Man disabled by train accident to be damages
Metrorail and South Africa’s rail agency are to pay a Lentegeur man 30 percent of a damages claim he instituted against them after he was left wheelchair-bound when he was knocked over by a train while trying to cross a railway line in his neighborhood six years ago. The decision follows the out-of-court settlement of the claim he had instituted against Metrorail and the SARCC(now known as the passenger Rail Agency of South Africa) in the Cape High Court.
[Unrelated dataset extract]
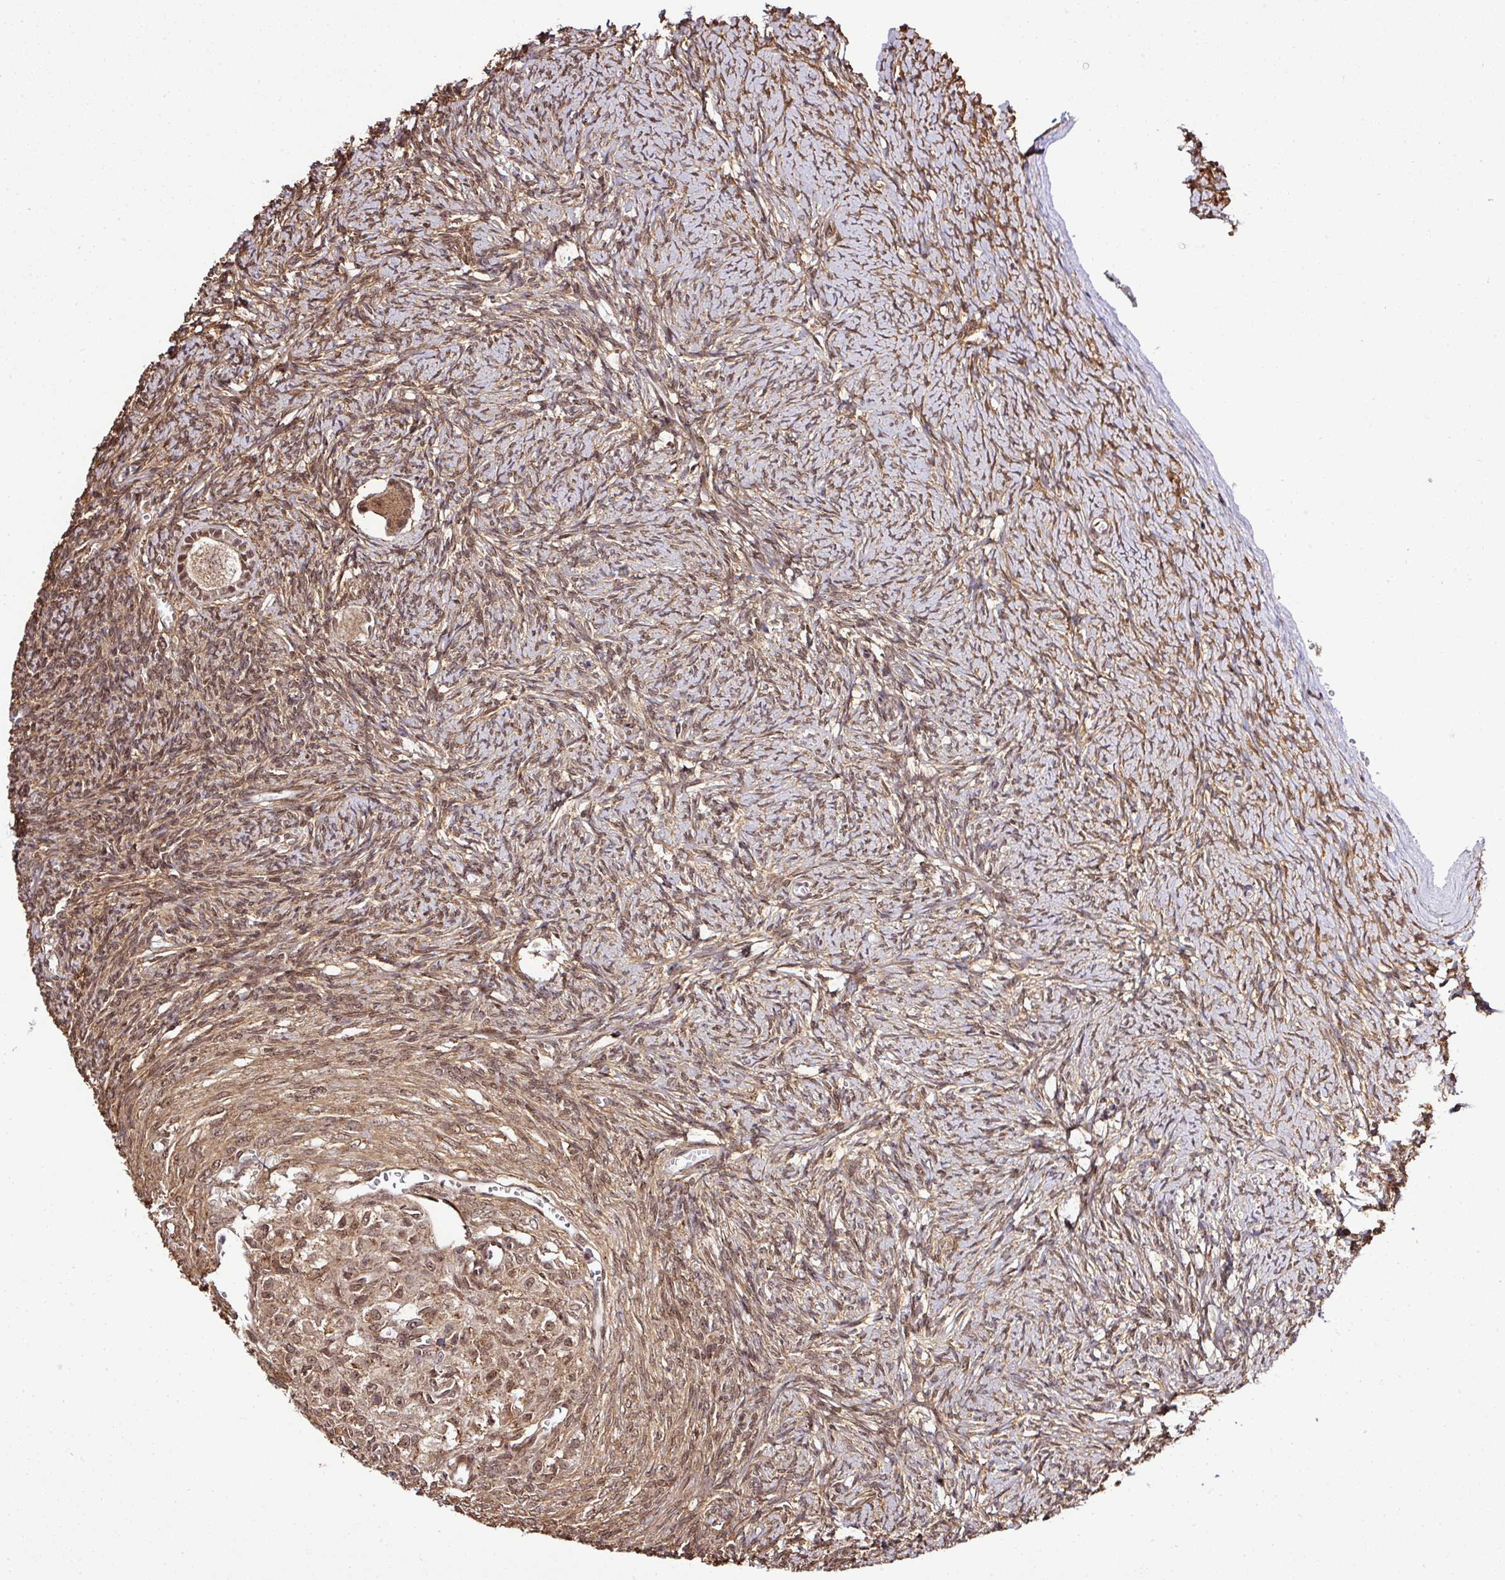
{"staining": {"intensity": "moderate", "quantity": ">75%", "location": "cytoplasmic/membranous,nuclear"}, "tissue": "ovary", "cell_type": "Follicle cells", "image_type": "normal", "snomed": [{"axis": "morphology", "description": "Normal tissue, NOS"}, {"axis": "topography", "description": "Ovary"}], "caption": "A histopathology image of ovary stained for a protein exhibits moderate cytoplasmic/membranous,nuclear brown staining in follicle cells. (DAB (3,3'-diaminobenzidine) = brown stain, brightfield microscopy at high magnification).", "gene": "FAM153A", "patient": {"sex": "female", "age": 39}}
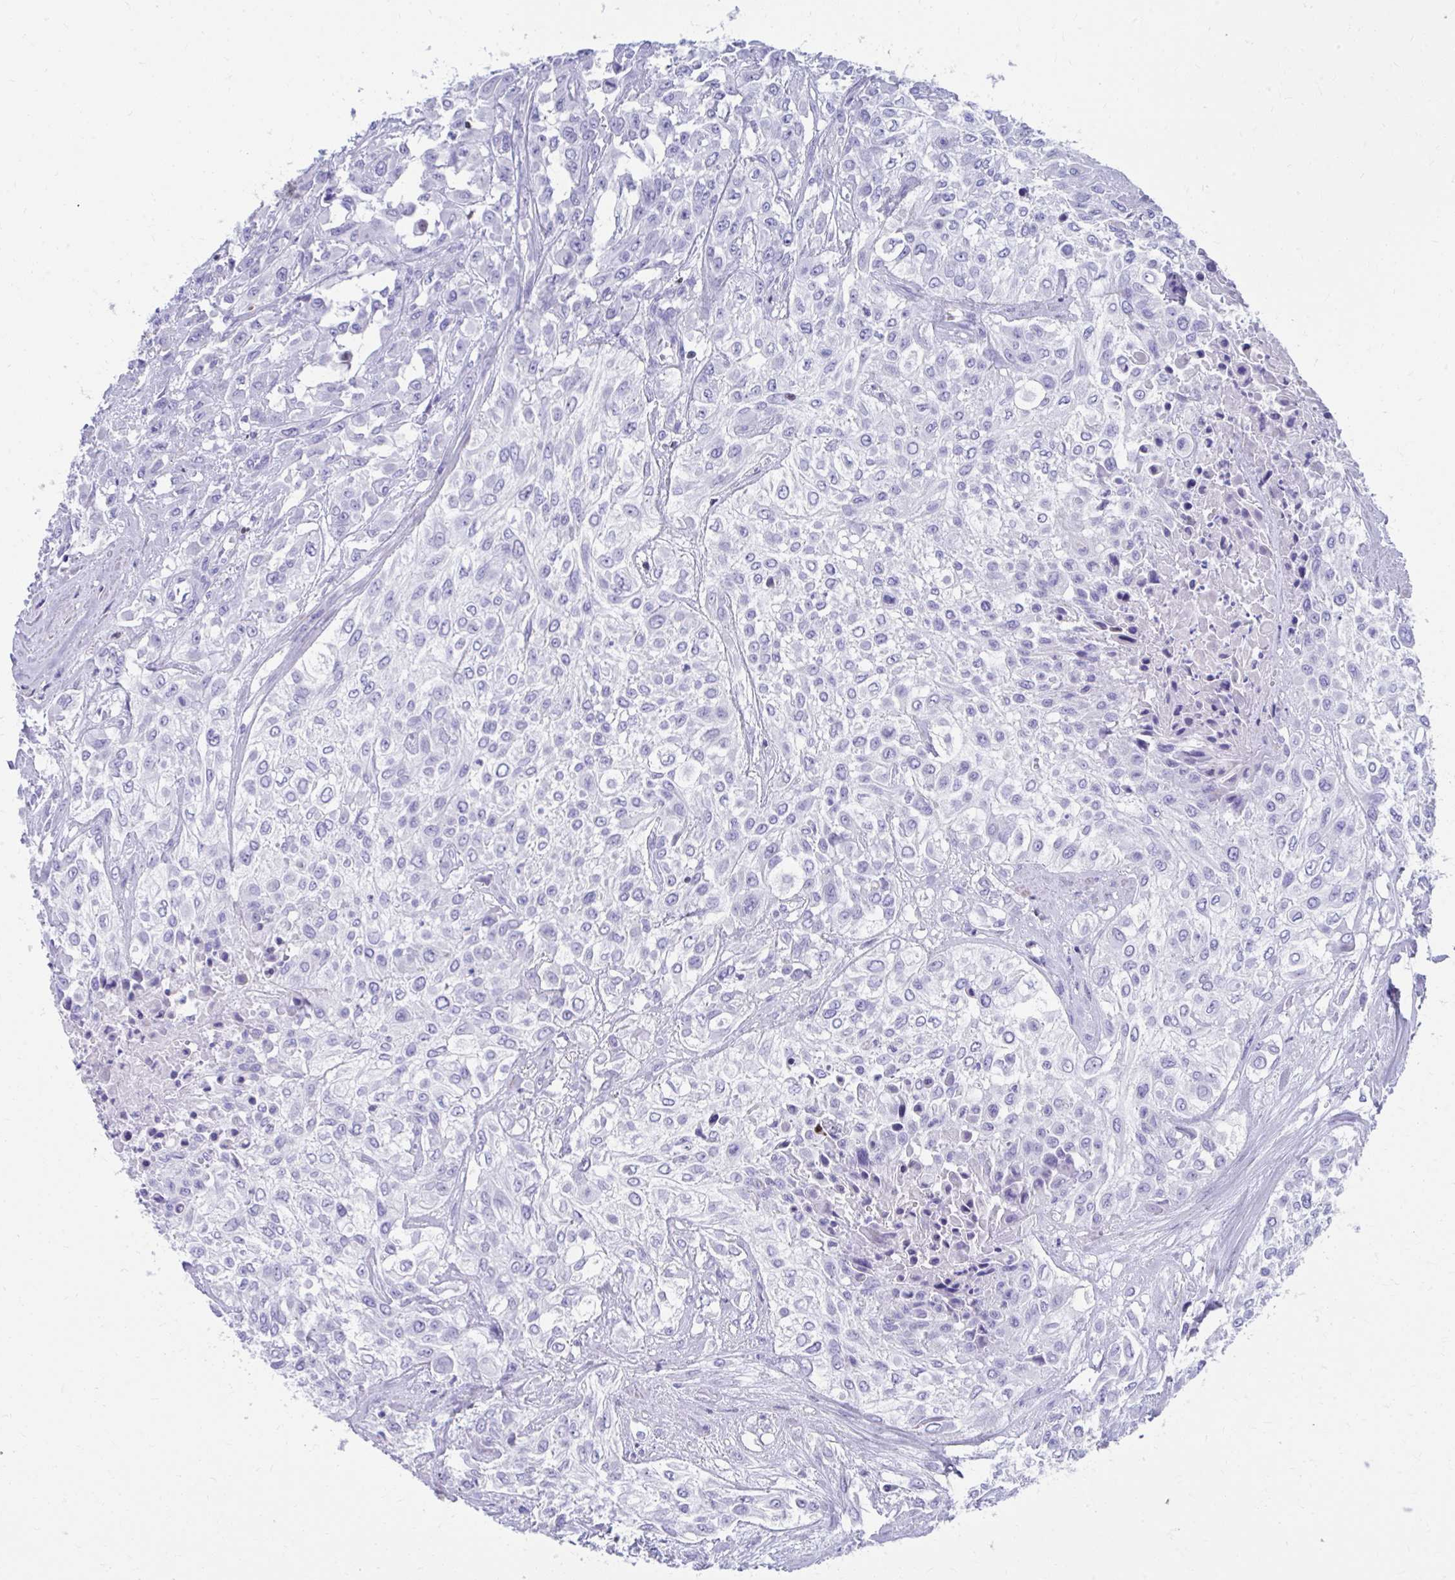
{"staining": {"intensity": "negative", "quantity": "none", "location": "none"}, "tissue": "urothelial cancer", "cell_type": "Tumor cells", "image_type": "cancer", "snomed": [{"axis": "morphology", "description": "Urothelial carcinoma, High grade"}, {"axis": "topography", "description": "Urinary bladder"}], "caption": "High power microscopy image of an IHC photomicrograph of urothelial carcinoma (high-grade), revealing no significant expression in tumor cells. (DAB (3,3'-diaminobenzidine) immunohistochemistry (IHC) visualized using brightfield microscopy, high magnification).", "gene": "RUNX3", "patient": {"sex": "male", "age": 57}}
Ismail van der Merwe, 37, was left a quadriplegic as a result of July 2004 incident. His initial claim totaled R2.3 million. But , according to his attorney, Tzvi Brivik, the amount is to be amended. Brivik said the defendants settled the case without admitting any liability and that the case would return to court on November 8 for the amount of the damages to be determined. Van Der Merwe would receive 30 percent of that amount, he said.
Brivik added that his client was happy at the outcome. In Van Der Merwe’s papers, he alleged that Metrorail and the SARCC were negligent because they had failed to ensure that the railway line was fenced off, despite the fact that it was In an urban area. But they responded that Van der Merwe was partly to blame because he had failed to ensure that he was not in a close proximately to the railway line. In addition, they claimed that Van der Merwe had ventured on to the railway tracks at an unauthorized crossing.
In his paper’s,Van der Merwe claimed that the rail authorities failed to provide pedestrians with a safe means of crossing the railway line, or a mechanism to warn pedestrians of oncoming trains. In addition, he alleged that the train driver failed to keep a proper lookout or to apply the brakes in time. As a result of the incident, Can der Merwe sustained a severe brain injury, fractures to his skull, scalp laceration, soft tissue injuries and a swollen face.
He was immediately taken to Groote Schuur Hospital, where he remained for a month, before being transferred to Conradie Hospital for eight months. He is now permanently disabled and suffers from epilepsy, it said in court papers. In additions, his cognitive function has been diminished. Van der Merwe, who had previously worked as a general labourer, had been rendered unemployable.
His claim comprises loss of income as a result of his inability to work, as well as medical expenses and general damages such as shock and discomfort. The court papers also indicated that Van der Merwe would need modification to his home and an assistant to accommodate his disability.